Print every record below exactly as it stands, but leave out the pictures.

Source material Start Marker

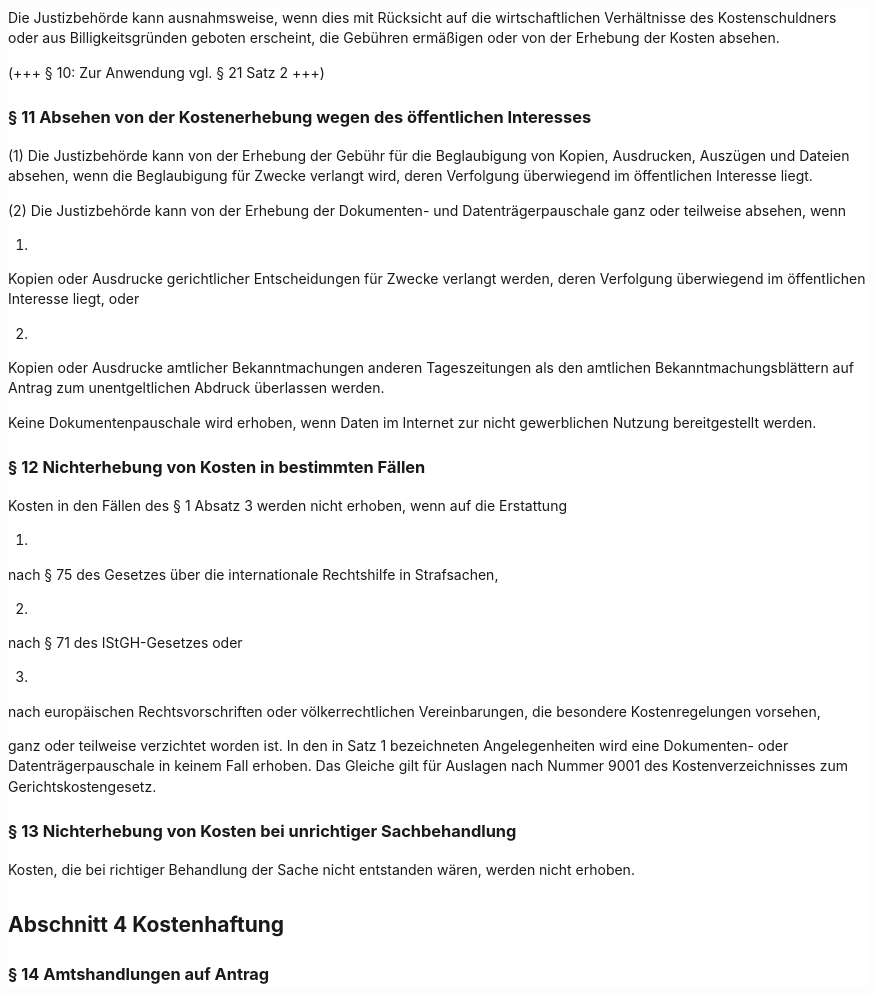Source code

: Die Justizbehörde kann ausnahmsweise, wenn dies mit Rücksicht auf die wirtschaftlichen Verhältnisse des Kostenschuldners oder aus Billigkeitsgründen geboten erscheint, die Gebühren ermäßigen oder von der Erhebung der Kosten absehen.

(+++ § 10: Zur Anwendung vgl. § 21 Satz 2 +++)

### § 11 Absehen von der Kostenerhebung wegen des öffentlichen Interesses

(1) Die Justizbehörde kann von der Erhebung der Gebühr für die Beglaubigung von Kopien, Ausdrucken, Auszügen und Dateien absehen, wenn die Beglaubigung für Zwecke verlangt wird, deren Verfolgung überwiegend im öffentlichen Interesse liegt.

(2) Die Justizbehörde kann von der Erhebung der Dokumenten- und Datenträgerpauschale ganz oder teilweise absehen, wenn

1.  
Kopien oder Ausdrucke gerichtlicher Entscheidungen für Zwecke verlangt werden, deren Verfolgung überwiegend im öffentlichen Interesse liegt, oder

2.  
Kopien oder Ausdrucke amtlicher Bekanntmachungen anderen Tageszeitungen als den amtlichen Bekanntmachungsblättern auf Antrag zum unentgeltlichen Abdruck überlassen werden.

Keine Dokumentenpauschale wird erhoben, wenn Daten im Internet zur nicht gewerblichen Nutzung bereitgestellt werden.

### § 12 Nichterhebung von Kosten in bestimmten Fällen

Kosten in den Fällen des § 1 Absatz 3 werden nicht erhoben, wenn auf die Erstattung

1.  
nach § 75 des Gesetzes über die internationale Rechtshilfe in Strafsachen,

2.  
nach § 71 des IStGH-Gesetzes oder

3.  
nach europäischen Rechtsvorschriften oder völkerrechtlichen Vereinbarungen, die besondere Kostenregelungen vorsehen,

ganz oder teilweise verzichtet worden ist. In den in Satz 1 bezeichneten Angelegenheiten wird eine Dokumenten- oder Datenträgerpauschale in keinem Fall erhoben. Das Gleiche gilt für Auslagen nach Nummer 9001 des Kostenverzeichnisses zum Gerichtskostengesetz.

### § 13 Nichterhebung von Kosten bei unrichtiger Sachbehandlung

Kosten, die bei richtiger Behandlung der Sache nicht entstanden wären, werden nicht erhoben.

Abschnitt 4 Kostenhaftung
-------------------------

### 

### § 14 Amtshandlungen auf Antrag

Source material End Marker

Solution below →
Source code

: Die Justizbehörde kann ausnahmsweise, wenn dies mit Rücksicht auf die wirtschaftlichen Verhältnisse des Kostenschuldners oder aus Billigkeitsgründen geboten erscheint, die Gebühren ermäßigen oder von der Erhebung der Kosten absehen.

(+++ § 10: Zur Anwendung vgl. § 21 Satz 2 +++)

### § 11 Absehen von der Kostenerhebung wegen des öffentlichen Interesses

(1) Die Justizbehörde kann von der Erhebung der Gebühr für die Beglaubigung von Kopien, Ausdrucken, Auszügen und Dateien absehen, wenn die Beglaubigung für Zwecke verlangt wird, deren Verfolgung überwiegend im öffentlichen Interesse liegt.

(2) Die Justizbehörde kann von der Erhebung der Dokumenten- und Datenträgerpauschale ganz oder teilweise absehen, wenn

1.  
Kopien oder Ausdrucke gerichtlicher Entscheidungen für Zwecke verlangt werden, deren Verfolgung überwiegend im öffentlichen Interesse liegt, oder

2.  
Kopien oder Ausdrucke amtlicher Bekanntmachungen anderen Tageszeitungen als den amtlichen Bekanntmachungsblättern auf Antrag zum unentgeltlichen Abdruck überlassen werden.

Keine Dokumentenpauschale wird erhoben, wenn Daten im Internet zur nicht gewerblichen Nutzung bereitgestellt werden.

### § 12 Nichterhebung von Kosten in bestimmten Fällen

Kosten in den Fällen des § 1 Absatz 3 werden nicht erhoben, wenn auf die Erstattung

1.  
nach § 75 des Gesetzes über die internationale Rechtshilfe in Strafsachen,

2.  
nach § 71 des IStGH-Gesetzes oder

3.  
nach europäischen Rechtsvorschriften oder völkerrechtlichen Vereinbarungen, die besondere Kostenregelungen vorsehen,

ganz oder teilweise verzichtet worden ist. In den in Satz 1 bezeichneten Angelegenheiten wird eine Dokumenten- oder Datenträgerpauschale in keinem Fall erhoben. Das Gleiche gilt für Auslagen nach Nummer 9001 des Kostenverzeichnisses zum Gerichtskostengesetz.

### § 13 Nichterhebung von Kosten bei unrichtiger Sachbehandlung

Kosten, die bei richtiger Behandlung der Sache nicht entstanden wären, werden nicht erhoben.

Abschnitt 4 Kostenhaftung
-------------------------

### 

### § 14 Amtshandlungen auf Antrag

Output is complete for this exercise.